-- Extrait du document --
--- --- ---

« Les polymères restent des matériaux d’avenir pour notre industrie. »
Il y a une dizaine d’années, vous vous exprimiez déjà dans nos colonnes en évoquant le rôle déterminant des polymères pour la construction automobile. Depuis, y a-t-il eu des évolutions notables dans ce domaine ?
Avant tout, il est nécessaire de bien comprendre combien la vision que l’on a de l’automobile a changé ces dix dernières années. Aujourd’hui, tous les constructeurs cherchent à développer des véhicules de plus en plus connectés et à électrifier l’ensemble de leurs gammes. Ce sont donc de nouvelles technologies qu’il nous faut inventer, maîtriser, fiabiliser et, concernant l’électrification, mettre en œuvre pour gagner encore en efficience. Naturellement les polymères sont plus que jamais indispensables ! Cependant, il y a encore certains domaines où ils ont du mal à trouver leur place, comme dans les moteurs thermiques et, dans une certaine mesure, électriques, où la chaleur est telle que les métaux restent pour le moment à privilégier. Il existe bien évidemment des polymères hautes performances comme le PEEK* mais leur valeur ajoutée est encore trop faible au regard de leurs coûts. C’est principalement pour la même raison que l’on n’utilise pas de composites carbone/résine dans les éléments structurels de carrosserie alors que techniquement rien ne s’y opposerait.

--- --- ---

-- Segment de données --
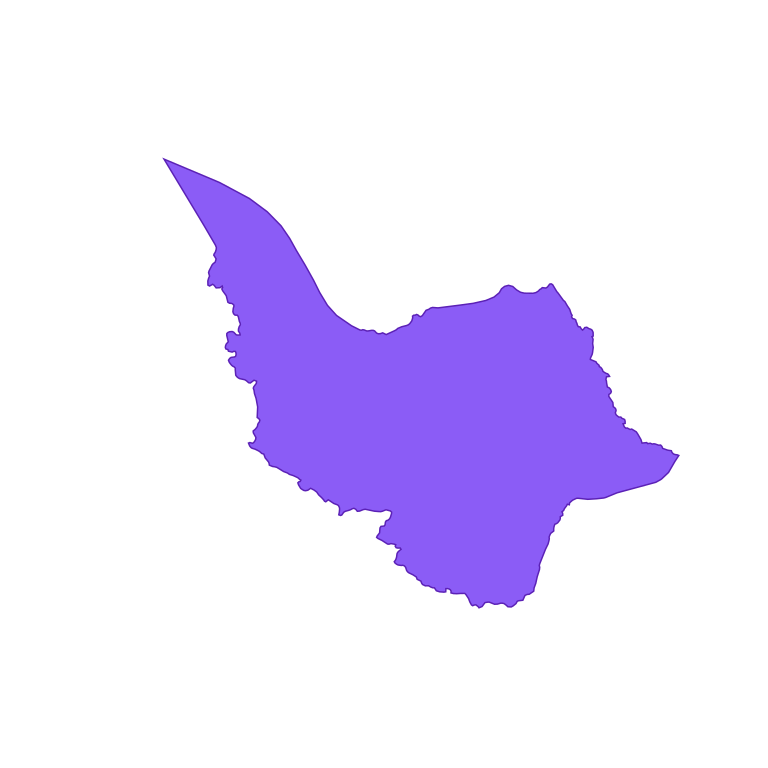 the district of Nyakach, Nyanza, Kenya, rotated 26°
{"feature_id": "3690345B60685501176062", "entity_name": "Nyakach", "entity_type": "district", "adm_level": 2, "iso_a3": "KEN", "parent_name": "Kenya", "parent_adm1": "Nyanza", "projection": "mercator", "projection_center": [34.915, -0.319], "detail": "fine", "context": "isolated", "style": "filled", "palette": "violet", "viewbox_px": 768, "rotation_deg": 26, "n_neighbors": 0, "source": "geoboundaries", "source_scale": "gbopen_adm2", "svg_char_len": 6169}
<svg xmlns="http://www.w3.org/2000/svg" viewBox="0 0 768 768"><g transform="rotate(26 384 384)"><path d="M609.4,504.6L608.3,501.5L607.8,496.7L606.2,490.1L605.1,482.7L604.3,480.5L603.1,479.0L602.8,477.5L601.6,461.8L601.6,455.8L600.9,452.3L600.4,450.6L599.5,449.2L599.3,447.3L599.3,445.2L601.0,441.7L600.0,439.8L599.4,437.9L599.0,435.2L600.3,433.8L601.0,432.5L601.7,429.1L601.4,427.6L600.6,426.0L602.2,423.6L601.2,421.8L600.0,420.9L600.9,418.9L600.8,417.0L601.5,413.4L601.5,411.7L603.5,411.3L602.9,409.4L604.4,405.8L607.0,402.5L608.3,401.7L617.7,398.3L625.3,394.0L631.5,390.1L633.0,388.8L641.1,379.7L671.4,353.2L674.5,348.8L675.2,347.5L678.5,338.8L679.4,326.2L680.3,319.0L678.6,319.1L676.6,319.8L674.8,320.0L672.9,319.3L671.5,318.0L668.0,319.1L662.7,319.7L661.2,318.3L659.4,317.6L657.7,318.6L654.2,319.0L652.8,319.4L651.4,320.4L649.3,320.5L647.1,322.0L645.8,321.5L641.8,324.0L639.3,321.3L633.5,317.4L631.7,316.4L626.4,315.9L625.1,317.0L621.9,316.9L620.7,317.7L618.8,317.2L616.3,314.9L618.0,313.7L617.0,311.7L615.8,310.4L612.7,310.5L611.4,309.9L609.5,310.8L606.5,310.1L605.4,309.4L604.5,308.3L604.3,306.3L603.4,305.0L601.9,304.2L600.0,303.9L597.8,300.3L591.5,296.6L590.7,294.8L591.7,293.1L591.7,291.3L590.6,290.0L589.3,289.2L587.9,288.7L586.1,288.8L583.7,285.6L582.6,283.8L581.5,282.7L580.8,280.0L583.4,278.3L582.1,277.4L580.6,276.8L578.7,277.1L575.3,276.7L574.4,275.7L573.0,274.7L571.4,274.0L569.9,274.0L569.1,272.9L566.2,272.1L564.8,271.1L558.7,271.5L558.2,270.1L558.1,266.2L557.7,264.4L556.0,259.4L553.8,256.2L552.4,252.3L551.4,251.2L550.2,250.3L551.0,249.2L549.3,245.9L547.5,244.4L545.8,244.1L544.1,244.4L541.4,244.1L539.7,245.3L539.4,247.2L538.8,248.5L537.0,247.9L535.3,246.7L533.5,247.3L531.9,246.2L530.8,244.9L529.4,243.8L528.3,242.4L526.8,242.1L524.7,242.5L523.1,241.3L523.0,239.8L521.5,238.9L518.2,235.5L514.4,233.3L510.4,230.6L508.6,230.2L500.5,225.9L498.8,225.2L492.0,220.8L490.3,220.7L489.1,221.6L488.4,225.2L487.4,226.8L484.0,228.0L483.4,229.7L482.5,230.9L482.1,232.6L480.5,235.2L478.2,237.1L470.4,240.8L466.5,241.7L461.9,241.3L457.0,239.9L452.7,240.7L449.6,243.4L447.9,246.9L447.6,251.4L444.8,257.6L438.9,264.3L428.8,272.4L417.1,280.2L399.2,291.9L394.1,293.9L392.5,295.4L391.6,297.1L389.5,299.3L388.5,305.7L387.5,307.4L385.9,307.6L384.4,307.1L382.8,307.2L382.0,308.3L380.5,309.2L379.9,310.5L380.8,312.0L381.3,315.1L380.7,318.4L380.0,320.0L378.7,321.5L374.8,324.8L372.0,328.0L371.3,329.8L370.2,331.4L364.3,338.6L360.4,338.6L358.7,340.3L356.9,341.3L355.1,341.5L352.3,340.4L350.8,340.5L349.3,341.2L346.9,343.0L345.3,343.9L342.5,344.1L341.1,344.5L340.2,345.5L338.8,346.0L329.3,345.9L311.3,343.2L298.7,338.1L286.0,329.9L275.3,321.7L260.8,311.6L246.7,302.4L235.4,294.5L222.2,287.0L203.6,280.4L181.9,276.3L147.8,275.0L87.7,278.3L152.8,320.5L171.5,333.0L173.5,334.8L174.2,336.7L174.4,338.1L174.6,339.7L174.3,341.3L174.5,342.8L178.2,345.1L178.6,346.9L178.8,348.8L177.8,350.4L177.3,352.2L177.2,358.9L177.5,360.8L179.9,363.5L180.0,365.9L180.5,368.6L182.4,372.3L184.3,372.4L186.3,369.5L187.9,369.7L191.0,371.2L194.4,369.3L195.6,366.9L196.7,368.1L196.6,369.7L198.1,370.9L203.5,373.8L207.9,379.0L209.9,379.1L211.2,378.5L212.5,378.3L214.5,378.9L215.1,380.2L215.3,381.9L216.5,385.3L218.0,386.8L219.9,387.4L222.0,386.5L223.4,387.2L226.7,391.3L228.1,392.4L228.9,393.7L228.7,396.0L229.1,398.4L230.0,400.3L232.1,401.5L233.2,402.9L231.4,404.0L229.7,404.6L226.2,403.3L224.5,403.4L222.3,404.7L221.1,406.1L220.6,407.5L221.4,409.3L225.5,414.3L224.7,417.2L224.8,418.9L225.3,420.6L226.4,421.8L228.6,421.5L229.8,422.7L233.5,421.9L234.7,420.5L236.2,419.9L237.3,420.9L238.2,422.5L238.5,424.2L237.7,425.3L234.9,427.1L234.1,428.6L233.8,430.8L235.4,432.3L236.9,433.1L238.9,434.0L240.3,434.3L241.9,434.3L243.5,435.0L244.0,436.3L246.9,441.1L248.4,441.9L249.8,442.3L251.7,442.5L257.0,441.2L258.9,441.4L261.8,442.2L263.4,441.7L265.5,437.6L268.2,437.3L269.0,439.4L268.2,443.3L268.3,445.0L269.9,446.6L271.8,449.4L275.4,453.1L280.5,460.0L284.7,469.7L286.6,470.0L288.3,470.9L288.6,473.0L288.2,474.5L288.3,475.9L288.8,477.5L288.6,479.1L288.1,481.2L287.0,483.6L288.0,485.2L292.3,488.2L292.9,489.9L292.9,491.7L292.6,493.5L291.9,494.9L289.1,495.4L288.1,496.5L290.5,498.6L292.2,499.4L293.5,499.6L296.7,499.1L300.0,499.1L301.7,499.2L304.6,500.0L306.7,499.7L309.6,502.5L314.4,504.7L315.6,505.8L316.5,507.2L320.0,507.0L322.1,506.3L324.2,505.9L332.2,506.7L336.3,506.3L338.5,506.7L342.5,506.1L346.8,506.0L348.2,506.1L349.9,506.7L351.4,506.8L351.4,508.3L350.3,509.3L349.9,510.6L351.4,512.1L354.9,514.4L357.0,514.7L358.7,514.8L360.3,514.3L362.1,512.9L363.8,509.9L367.7,510.0L370.9,510.6L373.9,512.3L377.6,513.4L380.6,514.6L381.9,515.4L383.3,515.4L384.7,512.5L391.3,513.4L395.3,513.0L396.6,513.4L398.1,514.6L398.9,515.8L400.1,519.0L400.7,521.4L402.6,521.2L403.5,520.2L404.0,517.0L405.0,515.4L407.5,513.2L409.0,511.7L410.2,510.0L411.5,508.9L413.6,509.0L415.8,510.1L417.8,508.9L420.4,506.0L422.0,504.8L431.2,502.5L435.6,500.8L437.1,500.1L438.4,499.0L440.9,496.2L445.3,495.3L447.0,495.8L447.6,497.3L448.2,501.1L448.0,503.1L447.2,504.8L446.0,505.8L445.8,507.5L446.7,510.1L446.4,511.6L443.7,513.3L443.5,515.1L445.3,519.8L444.5,523.6L444.6,525.1L446.3,525.5L450.7,525.5L457.3,526.3L458.7,525.8L460.2,524.4L463.7,523.4L465.0,523.3L465.2,524.9L466.7,525.8L468.4,525.4L470.4,524.3L471.8,525.1L470.4,528.2L470.1,529.4L470.1,530.8L471.2,534.1L471.5,536.1L471.5,537.6L471.1,539.2L472.4,540.1L474.4,540.5L476.0,540.5L479.1,539.5L480.3,538.7L482.0,538.5L483.8,539.3L486.1,541.7L487.4,542.4L488.8,542.8L493.8,542.8L497.7,543.3L499.4,545.0L503.6,545.0L505.0,546.4L506.5,547.3L509.6,547.3L512.5,545.8L515.2,546.0L517.1,545.8L518.7,545.1L521.7,546.9L525.1,546.4L529.1,544.8L530.6,543.7L529.3,540.8L530.6,540.1L532.4,539.7L533.9,539.9L535.1,540.8L535.8,542.4L538.3,541.9L541.3,540.6L544.6,538.7L548.4,536.8L549.9,537.3L554.1,539.8L556.6,542.2L559.4,544.2L560.9,544.4L562.0,543.1L563.4,542.2L566.2,542.8L567.5,543.5L569.7,541.0L570.6,536.2L573.0,534.5L574.3,533.9L579.9,533.5L582.6,532.0L585.0,529.8L586.6,529.1L588.2,528.7L590.7,529.2L593.0,529.9L596.1,528.6L597.3,526.9L598.9,523.5L599.0,520.9L600.0,519.8L603.6,517.5L603.4,512.2L604.9,510.4L606.7,509.3L609.4,504.6Z" fill="#8b5cf6" stroke="#5b21b6" stroke-width="1.5"/></g></svg>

--- --- ---

Recopiez mot pour mot le passage de l’entretien sur les polymères, plus haut, en commençant par « Il y a une dizaine » et en terminant par « ce domaine ? ».

Il y a une dizaine d’années, vous vous exprimiez déjà dans nos colonnes en évoquant le rôle déterminant des polymères pour la construction automobile. Depuis, y a-t-il eu des évolutions notables dans ce domaine ?